Además, el mismo día que se levantaron las restricciones, el ministro de Defensa alemán, Boris Pistorius, hizo una declaración pública enfatizando la posición de Alemania de no enviar misiles Taurus de largo alcance a Ucrania, afirmando que tal medida significaría una participación alemana directa en el conflicto.

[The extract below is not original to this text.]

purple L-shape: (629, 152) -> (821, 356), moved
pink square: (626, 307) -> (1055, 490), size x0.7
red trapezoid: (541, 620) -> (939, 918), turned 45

“El Taurus no cambiaría las reglas del juego. Nuestra misión es diferente. Ahora tenemos que asegurarnos de que Ucrania siga recibiendo suministros sostenibles (...) Sólo sería sostenible entregar [estas armas] si determinamos y definimos los objetivos nosotros mismos, y eso tampoco es posible si no se quiere ser parte de este conflicto”, afirmó.
Resulta difícil creer que todas estas acciones sean fruto de la casualidad. Scholz ha actuado de forma irresponsable desde el comienzo del conflicto, pero parece totalmente incapaz de hacer frente a una escalada descontrolada. El canciller teme lo que la guerra podría traer a Alemania y a él mismo si se cruza el punto de no retorno. Su llamada a Putin fue un intento desesperado de liberar a Alemania de las consecuencias de la guerra. Queda por ver si tendrá la suficiente fuerza política para resistir a partir de ahora la presión de sus propios "socios" occidentales.